* **課題の説明**
戯曲『カフェ・ライカム』を論じた文章を、最後の文の後から書き継いでください。

2022-11-01 20:16:16 | 沖縄演劇
上里はこの戯曲を通して、戦後沖縄をたくましく生き抜いてきた沖縄の女・夏子を中心に沖縄の戦後を抉り取って見せる。その特筆すべき点は、戦争中日本人隊長にレイプされた夏子の過去が、皮肉にも、夏子にプロポーズし、朝鮮戦争で記憶を失った報道カメラマン・ハイマンの撮った写真と「記憶の想起」によって明らかになる劇構造である。またメタシアターの要素がちりばめられたことばの面白さも含め、クレオール化する沖縄、変わることのないキーストーン沖縄の姿が立ち現れる。

この論稿では、「戦争、女、記憶」というモチーフ/文脈の中で『カフェ・ライカム』を位置づけ、この作品の意義を明らかにしたい。そのため沖縄の劇作家・知念正真の『人類館』(第26回岸田戯曲賞受賞)およびイタリアのノーベル賞受賞作家・ピランデルロの『未知の女』を通して、これらのモチーフに関する類似と差異を検討し、その上でとりわけ記憶というモチーフが作劇上どのように機能したか論じる。

キーワード:戦争(暴力)、女(ジェンダー)、記憶(想起)、循環構造、時系列の無化、 反転/転化/逆転

『カフェ・ライカム』に見る戦争、女、記憶
 
  
                             はじめに
  
第3回沖縄市戯曲大賞受賞作『カフェ・ライカム』は、2000年11月、沖縄市民小劇場「あしびなー」で初演、2001年7月、県立郷土劇場で再演された(1)。作者の上里和美は歯科医で、この作品が初戯曲。一方、上里は『アメラジアン・もうひとつの沖縄』(2)の著者で、沖縄の政治・社会状況に深く関与したメッセージを送り続けている。

物語を要約すると、主人公・金城夏子は沖縄戦の最中、集団自殺しかけた際、シャッターを切った従軍カメラマン/ハイマン・ゴールドキャッスルと互いに当人同士とは知らず、基地の側の「カフェ・ライカム」で出会い、間もなくして息子ハイマンが生まれる。しかしハイマンは朝鮮戦争に従軍中、記憶を失い、息子の顔を見ることもなく、音信が途絶える。しかしベトナム戦争で砲弾を浴び失神し、その失神の最中、沖縄戦・朝鮮戦争・ベトナム戦争の情景が無意識に脳裏をよぎり、失神から覚めると、実に18年ぶりに夏子との記憶も甦る。一方、夏子は、彼女を取り巻く祖父母、それに幼友達、またカフェで働く女たちと、たくましく戦後を生き抜く――。

* **データの内容**
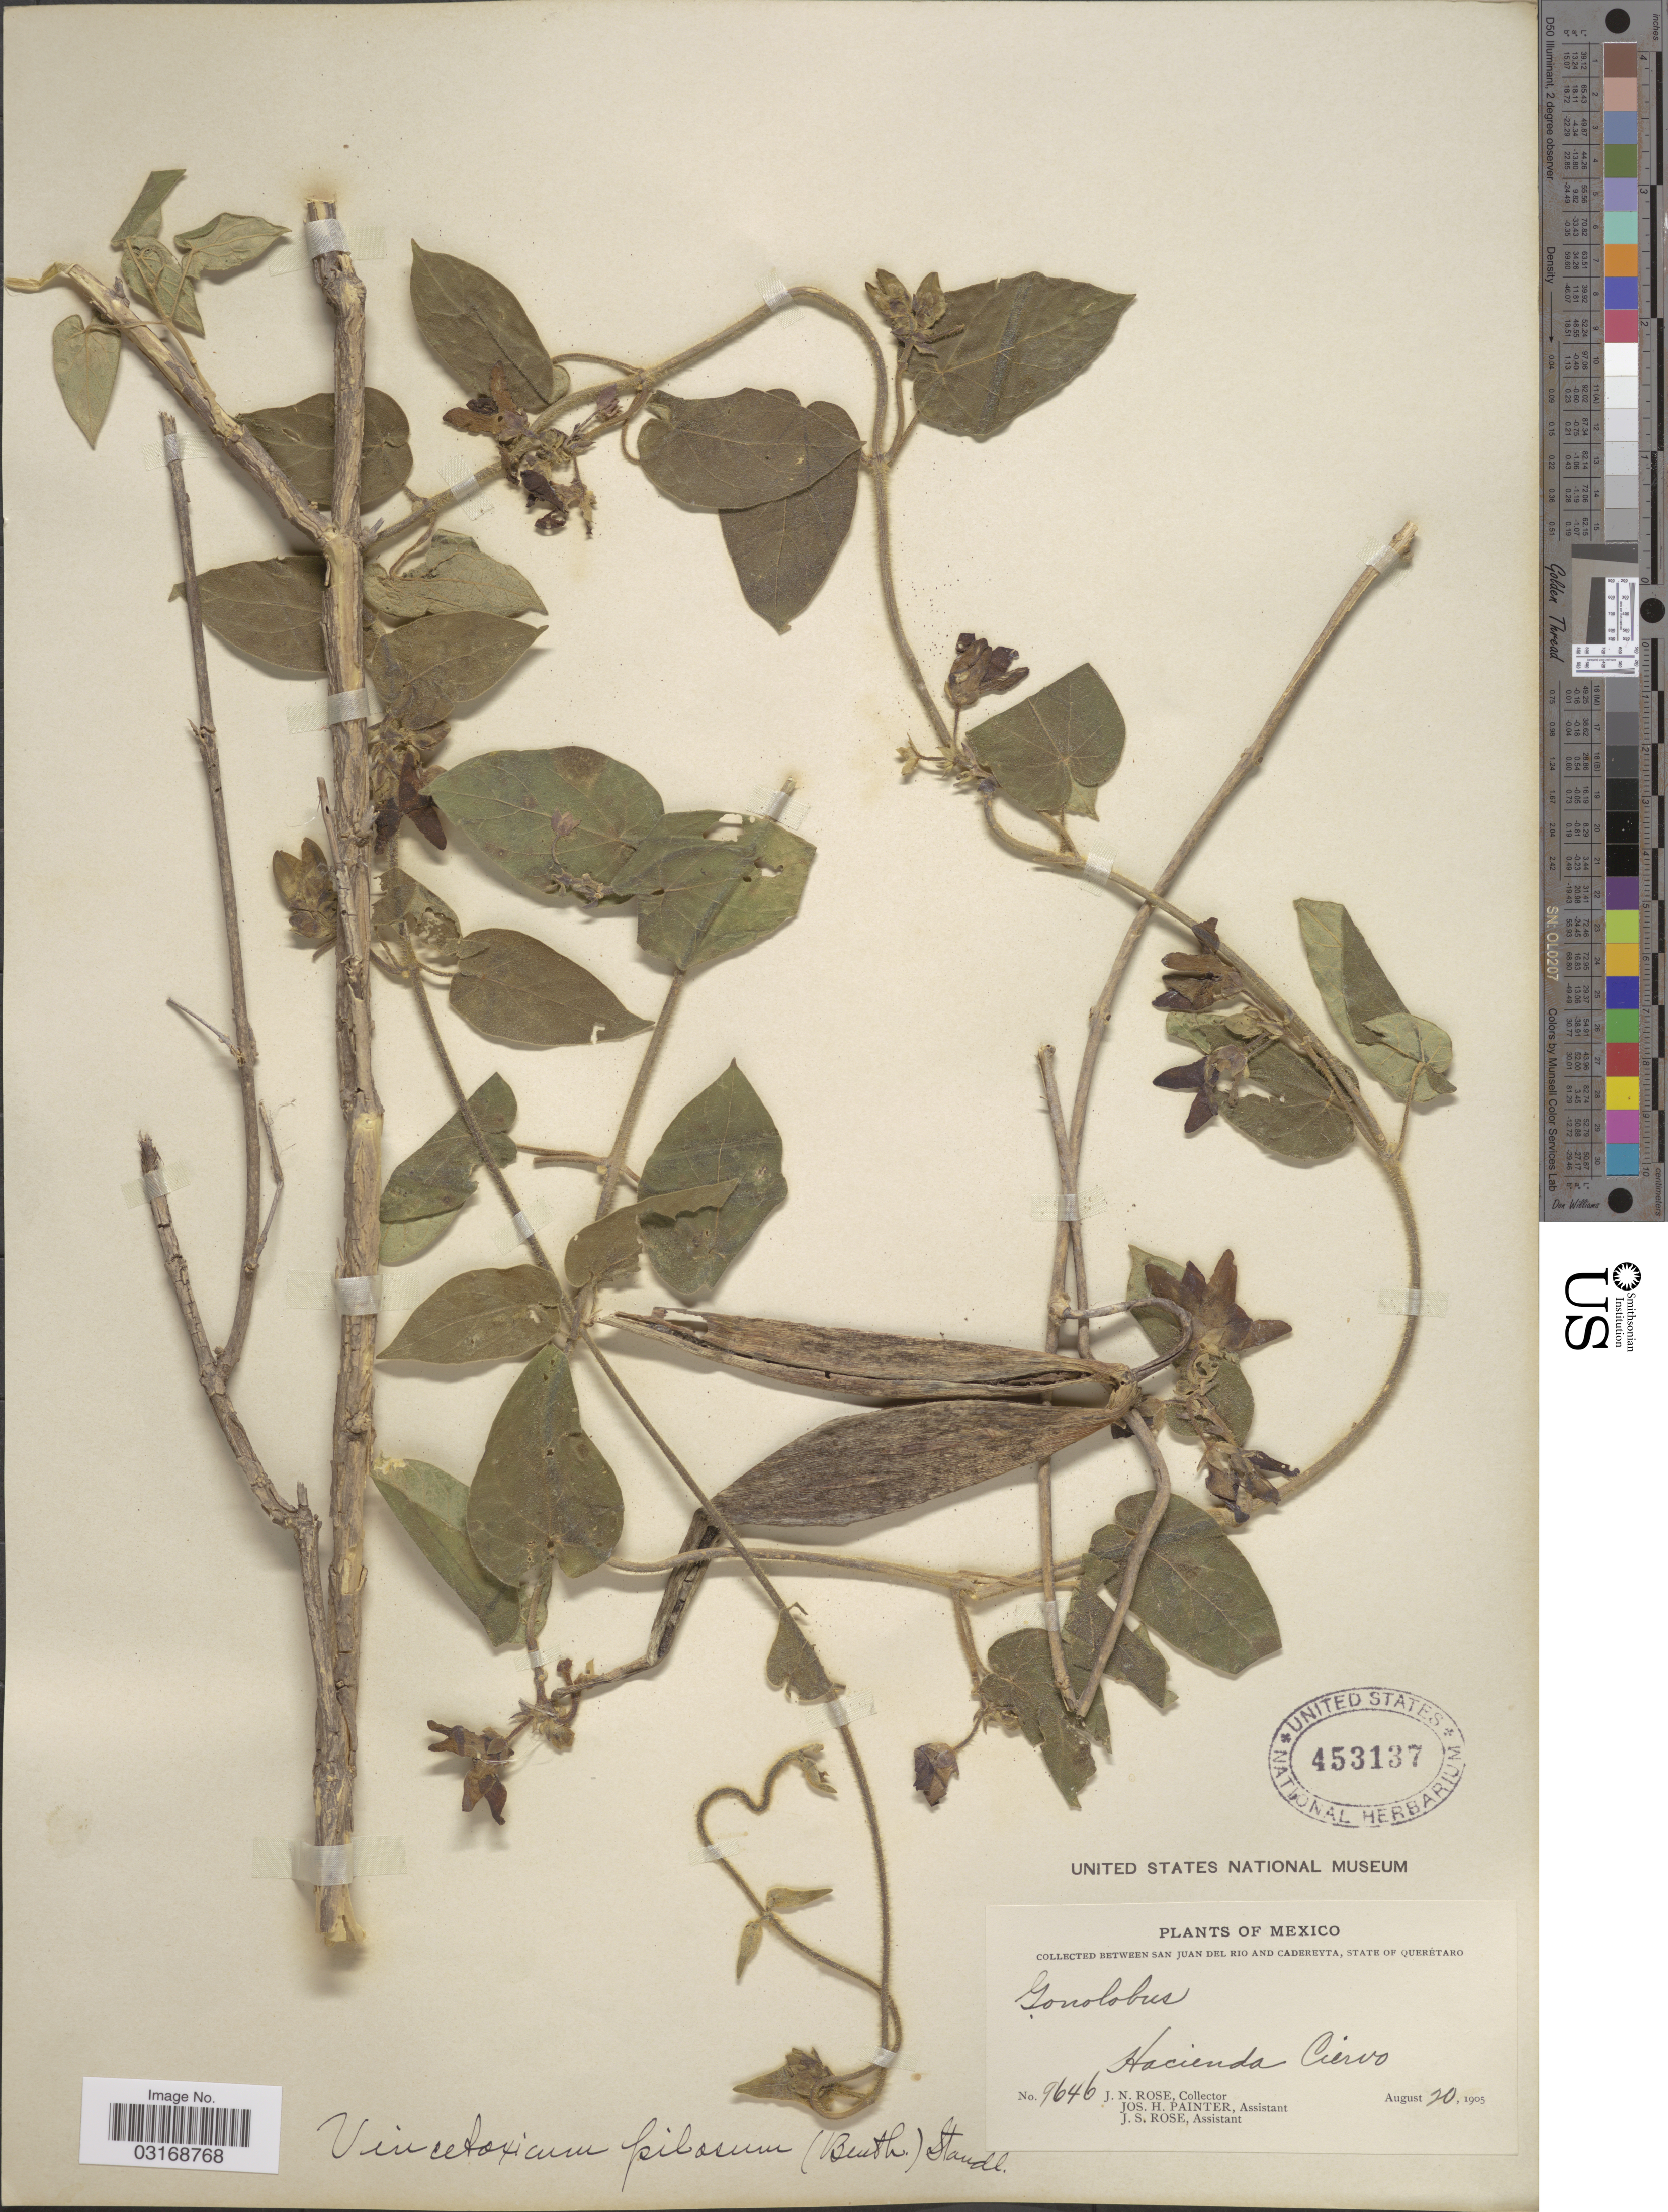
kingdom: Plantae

* **課題への回答**
これが『カフェ・ライカム』の骨格である。つまりこの作品は、戦争・記憶・愛の真実に至るドラマである。ところで夏子には、戦場で日本軍の隊長にレイプされたという無残な記憶があり、それは女の置かれたセクシュアリティないしジェンダーの力学を示唆、幕が下りれば、このドラマの内なるテーマである「弱者の果てしない祈り」が聞こえてくる。

『カフェ・ライカム』は、上里によると「沖縄北部をドライブ中、日本の繁栄の顔のような(沖縄本島の)西海岸、米軍占領の顔を残す東海岸に、強い無力感を覚えた。その怒りを原稿用紙にぶつけ、ひと夏かけて書き上げた」と言う。また上里は「芝生が広がる、美しく醜い植民地(3)に、私たちは慣れきってしまった。作品を通し、戦後を生き抜く沖縄女の重い情念を表現した」とも語る(4)。

一方、上里は、アメラジアン学校設立運動に積極的に関わり、中心的な役割りさえ担った。そこでまた上里は、国際結婚をした何組もの女性たちや、その家族たちと深く交流した。そのため『カフェ・ライカム』には、そのさい接したアメラジアン家族の苦い現実や教訓が反映されているのは確かである。それは私が「舞台の最後は、メロドラマ的でしたね」と、彼女にメールした際、「アメラジアンへの応援歌でもありますから」と、答えたのと色濃く重なる。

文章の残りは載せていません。